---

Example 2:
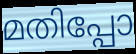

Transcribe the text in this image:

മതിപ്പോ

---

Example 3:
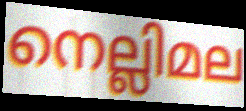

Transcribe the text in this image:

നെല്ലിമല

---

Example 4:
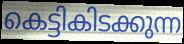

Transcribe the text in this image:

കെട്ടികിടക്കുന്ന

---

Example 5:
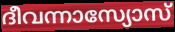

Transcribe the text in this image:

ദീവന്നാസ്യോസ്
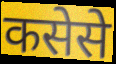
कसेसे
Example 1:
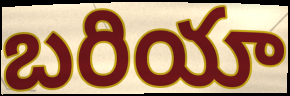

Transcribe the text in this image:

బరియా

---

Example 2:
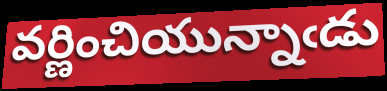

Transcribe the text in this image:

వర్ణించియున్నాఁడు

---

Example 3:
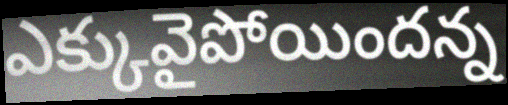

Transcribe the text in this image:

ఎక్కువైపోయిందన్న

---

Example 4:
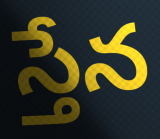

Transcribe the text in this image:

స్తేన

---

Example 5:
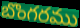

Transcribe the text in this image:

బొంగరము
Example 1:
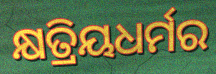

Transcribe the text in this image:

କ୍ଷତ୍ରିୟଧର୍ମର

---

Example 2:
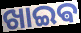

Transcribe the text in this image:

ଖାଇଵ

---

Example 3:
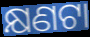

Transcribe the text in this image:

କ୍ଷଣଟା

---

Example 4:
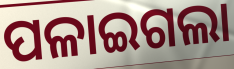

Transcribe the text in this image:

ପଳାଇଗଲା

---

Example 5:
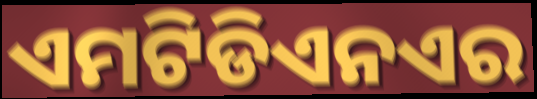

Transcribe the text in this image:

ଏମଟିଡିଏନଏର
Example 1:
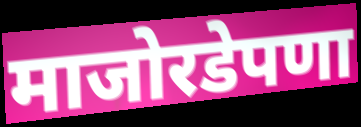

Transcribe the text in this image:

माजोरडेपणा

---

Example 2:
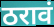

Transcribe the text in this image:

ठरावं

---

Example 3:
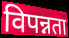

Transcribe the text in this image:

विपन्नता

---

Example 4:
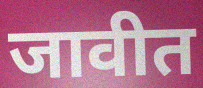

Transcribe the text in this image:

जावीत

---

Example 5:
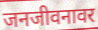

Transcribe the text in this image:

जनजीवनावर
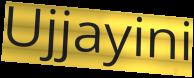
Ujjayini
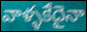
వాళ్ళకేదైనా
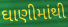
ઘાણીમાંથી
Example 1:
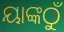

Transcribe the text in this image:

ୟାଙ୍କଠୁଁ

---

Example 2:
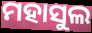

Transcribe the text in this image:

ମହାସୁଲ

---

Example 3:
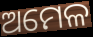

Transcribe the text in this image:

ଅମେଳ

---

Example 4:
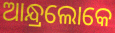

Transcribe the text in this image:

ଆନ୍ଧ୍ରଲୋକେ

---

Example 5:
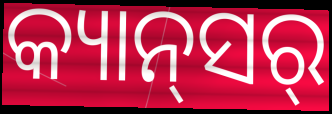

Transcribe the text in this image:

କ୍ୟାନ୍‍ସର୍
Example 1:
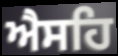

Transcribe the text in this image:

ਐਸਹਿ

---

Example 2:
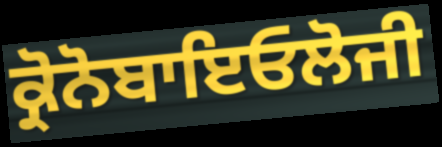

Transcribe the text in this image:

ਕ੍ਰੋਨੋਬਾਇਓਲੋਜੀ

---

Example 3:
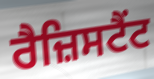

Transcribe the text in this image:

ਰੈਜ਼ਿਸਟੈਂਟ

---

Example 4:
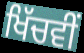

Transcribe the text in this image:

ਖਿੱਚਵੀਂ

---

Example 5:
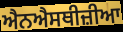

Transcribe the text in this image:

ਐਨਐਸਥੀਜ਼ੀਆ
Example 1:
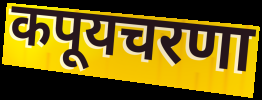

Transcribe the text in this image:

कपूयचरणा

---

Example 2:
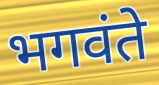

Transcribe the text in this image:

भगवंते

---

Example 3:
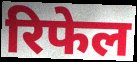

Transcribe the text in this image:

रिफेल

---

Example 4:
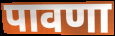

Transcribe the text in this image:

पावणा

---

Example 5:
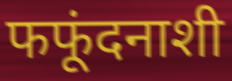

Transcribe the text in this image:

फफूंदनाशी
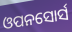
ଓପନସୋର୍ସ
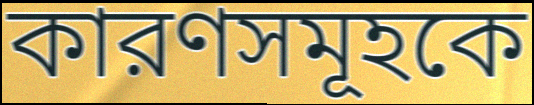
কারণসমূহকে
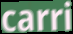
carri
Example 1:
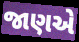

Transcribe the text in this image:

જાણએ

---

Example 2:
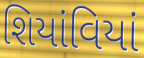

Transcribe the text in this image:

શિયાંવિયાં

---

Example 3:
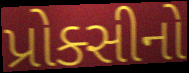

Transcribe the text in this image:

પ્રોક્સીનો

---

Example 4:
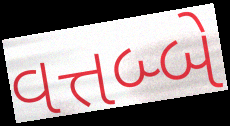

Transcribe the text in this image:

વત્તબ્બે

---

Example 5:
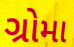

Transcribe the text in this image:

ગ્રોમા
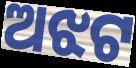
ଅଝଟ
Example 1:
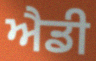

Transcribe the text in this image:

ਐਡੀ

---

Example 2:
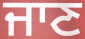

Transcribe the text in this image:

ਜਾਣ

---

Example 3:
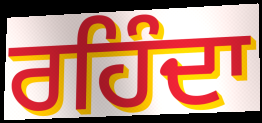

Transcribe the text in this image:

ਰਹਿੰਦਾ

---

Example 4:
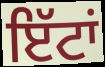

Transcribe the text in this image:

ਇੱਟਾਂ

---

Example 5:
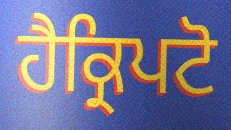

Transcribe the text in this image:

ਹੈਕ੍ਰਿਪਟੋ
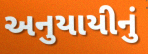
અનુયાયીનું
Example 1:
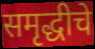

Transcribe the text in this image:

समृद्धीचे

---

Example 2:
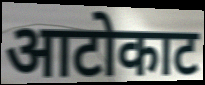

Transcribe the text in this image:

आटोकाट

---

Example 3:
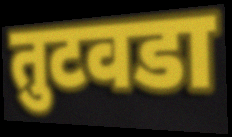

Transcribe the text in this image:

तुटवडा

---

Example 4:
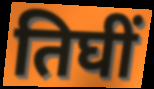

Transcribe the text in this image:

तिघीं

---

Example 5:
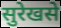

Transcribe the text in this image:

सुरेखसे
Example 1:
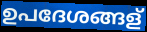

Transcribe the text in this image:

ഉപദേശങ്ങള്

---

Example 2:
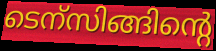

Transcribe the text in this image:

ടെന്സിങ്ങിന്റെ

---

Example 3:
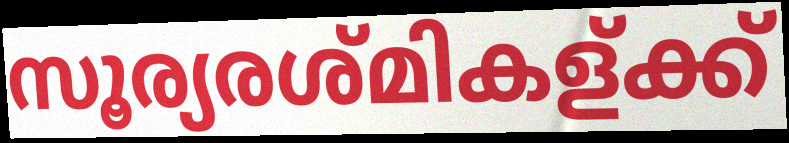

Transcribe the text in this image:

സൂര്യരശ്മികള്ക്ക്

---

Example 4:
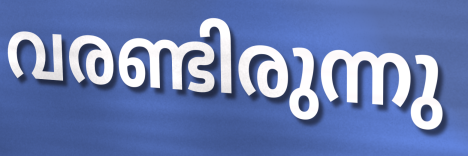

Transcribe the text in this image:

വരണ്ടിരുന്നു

■ Task to carry out
Rewrite the rows from the beginning up to and including the line that contains "ఎక్కువైపోయిందన్న", replacing "Example" with "Item" and leaving everything else unchanged. Omit the pictures from your answer.

■ Solution for this exercise
---

Item 2:

Transcribe the text in this image:

മതിപ്പോ

---

Item 3:

Transcribe the text in this image:

നെല്ലിമല

---

Item 4:

Transcribe the text in this image:

കെട്ടികിടക്കുന്ന

---

Item 5:

Transcribe the text in this image:

ദീവന്നാസ്യോസ്
कसेसे
Item 1:

Transcribe the text in this image:

బరియా

---

Item 2:

Transcribe the text in this image:

వర్ణించియున్నాఁడు

---

Item 3:

Transcribe the text in this image:

ఎక్కువైపోయిందన్న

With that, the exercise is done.